Look through the records, and wherever the string "lines" turns up, copy out that line.

───── Data under study ─────

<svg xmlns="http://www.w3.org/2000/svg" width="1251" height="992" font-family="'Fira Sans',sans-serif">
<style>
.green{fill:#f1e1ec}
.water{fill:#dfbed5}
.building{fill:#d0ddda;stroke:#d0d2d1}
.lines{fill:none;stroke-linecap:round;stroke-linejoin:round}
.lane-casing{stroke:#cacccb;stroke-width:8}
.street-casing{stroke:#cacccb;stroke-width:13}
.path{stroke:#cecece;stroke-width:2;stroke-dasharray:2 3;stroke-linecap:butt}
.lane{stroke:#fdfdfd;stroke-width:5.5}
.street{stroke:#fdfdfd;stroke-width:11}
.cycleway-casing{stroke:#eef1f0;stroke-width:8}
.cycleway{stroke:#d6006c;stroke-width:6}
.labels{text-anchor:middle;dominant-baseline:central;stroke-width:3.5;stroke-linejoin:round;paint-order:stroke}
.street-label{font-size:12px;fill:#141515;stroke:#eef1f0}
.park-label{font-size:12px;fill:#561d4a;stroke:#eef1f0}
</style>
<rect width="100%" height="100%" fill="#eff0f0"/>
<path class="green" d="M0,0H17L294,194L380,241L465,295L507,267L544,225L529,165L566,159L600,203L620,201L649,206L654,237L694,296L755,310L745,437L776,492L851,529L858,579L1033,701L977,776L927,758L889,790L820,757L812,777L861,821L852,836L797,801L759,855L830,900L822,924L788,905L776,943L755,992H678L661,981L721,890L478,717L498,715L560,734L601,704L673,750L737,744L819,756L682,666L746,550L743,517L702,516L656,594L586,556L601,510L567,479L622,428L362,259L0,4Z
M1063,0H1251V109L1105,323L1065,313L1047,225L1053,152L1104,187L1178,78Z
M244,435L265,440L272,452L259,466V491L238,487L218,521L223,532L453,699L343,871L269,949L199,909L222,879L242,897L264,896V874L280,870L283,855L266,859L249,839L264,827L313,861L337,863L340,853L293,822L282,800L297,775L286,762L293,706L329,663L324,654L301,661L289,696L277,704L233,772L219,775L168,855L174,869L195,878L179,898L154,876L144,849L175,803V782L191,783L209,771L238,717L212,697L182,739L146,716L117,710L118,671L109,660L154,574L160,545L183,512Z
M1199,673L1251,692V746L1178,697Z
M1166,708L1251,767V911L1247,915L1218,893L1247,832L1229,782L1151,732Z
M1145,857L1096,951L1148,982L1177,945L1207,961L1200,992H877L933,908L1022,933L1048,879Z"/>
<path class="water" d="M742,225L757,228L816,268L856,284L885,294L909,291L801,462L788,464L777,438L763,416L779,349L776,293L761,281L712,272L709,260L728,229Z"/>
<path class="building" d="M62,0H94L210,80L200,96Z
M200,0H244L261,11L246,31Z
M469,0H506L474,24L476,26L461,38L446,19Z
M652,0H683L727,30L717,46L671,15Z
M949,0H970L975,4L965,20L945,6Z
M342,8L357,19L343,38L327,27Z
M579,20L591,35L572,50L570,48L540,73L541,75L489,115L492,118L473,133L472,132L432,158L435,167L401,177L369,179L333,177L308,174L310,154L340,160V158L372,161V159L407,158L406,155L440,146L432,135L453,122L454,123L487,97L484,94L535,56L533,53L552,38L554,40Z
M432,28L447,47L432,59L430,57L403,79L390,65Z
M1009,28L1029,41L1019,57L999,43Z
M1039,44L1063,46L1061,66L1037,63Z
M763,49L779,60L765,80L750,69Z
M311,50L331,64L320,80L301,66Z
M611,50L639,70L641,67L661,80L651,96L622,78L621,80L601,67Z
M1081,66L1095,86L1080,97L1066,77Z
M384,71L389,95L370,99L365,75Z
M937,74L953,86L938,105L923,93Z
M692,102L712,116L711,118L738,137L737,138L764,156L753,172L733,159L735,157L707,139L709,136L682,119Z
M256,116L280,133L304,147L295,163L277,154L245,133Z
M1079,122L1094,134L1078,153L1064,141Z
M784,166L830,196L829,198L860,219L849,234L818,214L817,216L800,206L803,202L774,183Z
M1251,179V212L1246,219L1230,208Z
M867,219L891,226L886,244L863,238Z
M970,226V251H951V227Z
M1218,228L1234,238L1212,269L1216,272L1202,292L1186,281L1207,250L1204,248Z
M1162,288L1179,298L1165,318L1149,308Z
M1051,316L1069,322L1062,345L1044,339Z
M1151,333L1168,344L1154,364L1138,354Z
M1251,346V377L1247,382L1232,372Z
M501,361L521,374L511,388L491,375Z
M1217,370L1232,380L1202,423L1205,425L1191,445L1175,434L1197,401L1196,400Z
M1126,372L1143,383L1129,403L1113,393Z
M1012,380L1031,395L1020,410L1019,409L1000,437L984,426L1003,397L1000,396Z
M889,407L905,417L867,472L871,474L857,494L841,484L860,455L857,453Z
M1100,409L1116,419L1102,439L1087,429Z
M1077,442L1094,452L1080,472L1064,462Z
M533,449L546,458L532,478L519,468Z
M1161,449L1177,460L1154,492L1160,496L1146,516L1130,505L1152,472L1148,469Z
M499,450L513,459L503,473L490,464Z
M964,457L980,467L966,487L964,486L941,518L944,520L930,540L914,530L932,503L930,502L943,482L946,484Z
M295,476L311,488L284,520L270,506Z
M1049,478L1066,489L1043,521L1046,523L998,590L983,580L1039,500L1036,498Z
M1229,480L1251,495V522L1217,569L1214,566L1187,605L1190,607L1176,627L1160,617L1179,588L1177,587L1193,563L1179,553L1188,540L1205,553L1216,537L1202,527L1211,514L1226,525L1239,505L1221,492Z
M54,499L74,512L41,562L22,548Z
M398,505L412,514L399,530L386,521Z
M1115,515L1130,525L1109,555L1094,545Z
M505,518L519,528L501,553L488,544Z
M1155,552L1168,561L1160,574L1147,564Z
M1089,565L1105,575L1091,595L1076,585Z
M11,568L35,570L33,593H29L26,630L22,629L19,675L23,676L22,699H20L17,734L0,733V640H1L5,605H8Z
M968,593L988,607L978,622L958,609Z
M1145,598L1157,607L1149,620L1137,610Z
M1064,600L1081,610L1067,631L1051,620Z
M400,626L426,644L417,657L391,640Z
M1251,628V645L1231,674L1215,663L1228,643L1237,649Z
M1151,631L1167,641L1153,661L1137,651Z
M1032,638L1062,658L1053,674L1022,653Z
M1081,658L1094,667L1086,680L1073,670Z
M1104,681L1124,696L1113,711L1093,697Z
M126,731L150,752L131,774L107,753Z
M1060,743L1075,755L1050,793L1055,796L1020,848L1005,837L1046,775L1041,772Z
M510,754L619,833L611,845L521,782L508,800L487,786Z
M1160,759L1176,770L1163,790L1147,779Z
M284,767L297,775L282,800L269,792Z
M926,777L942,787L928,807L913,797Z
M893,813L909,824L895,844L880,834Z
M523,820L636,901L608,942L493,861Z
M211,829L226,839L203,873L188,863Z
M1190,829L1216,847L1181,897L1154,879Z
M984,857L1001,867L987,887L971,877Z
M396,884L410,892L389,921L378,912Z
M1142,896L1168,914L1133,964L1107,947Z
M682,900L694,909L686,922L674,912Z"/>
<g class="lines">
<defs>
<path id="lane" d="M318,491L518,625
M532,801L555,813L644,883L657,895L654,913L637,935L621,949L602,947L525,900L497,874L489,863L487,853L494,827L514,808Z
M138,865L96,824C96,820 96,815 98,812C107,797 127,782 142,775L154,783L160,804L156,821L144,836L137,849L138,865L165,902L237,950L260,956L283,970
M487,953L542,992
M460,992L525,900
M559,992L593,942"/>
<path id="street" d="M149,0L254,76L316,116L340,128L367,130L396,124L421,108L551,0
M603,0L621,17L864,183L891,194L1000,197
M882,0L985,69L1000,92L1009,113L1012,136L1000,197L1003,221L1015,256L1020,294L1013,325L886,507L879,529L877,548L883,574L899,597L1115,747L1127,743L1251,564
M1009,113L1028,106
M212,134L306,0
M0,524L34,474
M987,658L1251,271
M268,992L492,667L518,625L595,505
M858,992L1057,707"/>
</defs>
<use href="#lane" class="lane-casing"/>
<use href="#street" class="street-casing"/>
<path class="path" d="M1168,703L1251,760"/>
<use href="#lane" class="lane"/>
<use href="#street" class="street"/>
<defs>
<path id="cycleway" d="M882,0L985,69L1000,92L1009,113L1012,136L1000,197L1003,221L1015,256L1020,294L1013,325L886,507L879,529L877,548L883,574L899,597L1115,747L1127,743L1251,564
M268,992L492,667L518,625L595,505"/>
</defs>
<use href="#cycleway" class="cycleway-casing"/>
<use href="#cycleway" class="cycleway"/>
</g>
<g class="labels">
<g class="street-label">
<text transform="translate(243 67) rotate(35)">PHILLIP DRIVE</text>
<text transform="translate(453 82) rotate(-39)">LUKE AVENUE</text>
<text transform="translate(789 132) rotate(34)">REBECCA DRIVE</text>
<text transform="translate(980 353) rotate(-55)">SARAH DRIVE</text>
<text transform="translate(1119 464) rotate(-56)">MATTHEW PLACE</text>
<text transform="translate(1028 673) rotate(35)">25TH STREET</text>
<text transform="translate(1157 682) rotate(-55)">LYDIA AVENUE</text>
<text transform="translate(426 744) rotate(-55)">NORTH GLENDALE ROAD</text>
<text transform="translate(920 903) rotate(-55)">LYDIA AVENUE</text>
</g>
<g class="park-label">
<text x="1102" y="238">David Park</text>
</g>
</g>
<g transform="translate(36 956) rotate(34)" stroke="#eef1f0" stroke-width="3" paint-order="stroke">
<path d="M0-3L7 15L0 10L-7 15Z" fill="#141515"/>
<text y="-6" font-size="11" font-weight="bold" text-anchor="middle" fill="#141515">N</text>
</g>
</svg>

─────

▸ Answer for the task:
.lines{fill:none;stroke-linecap:round;stroke-linejoin:round}
<g class="lines">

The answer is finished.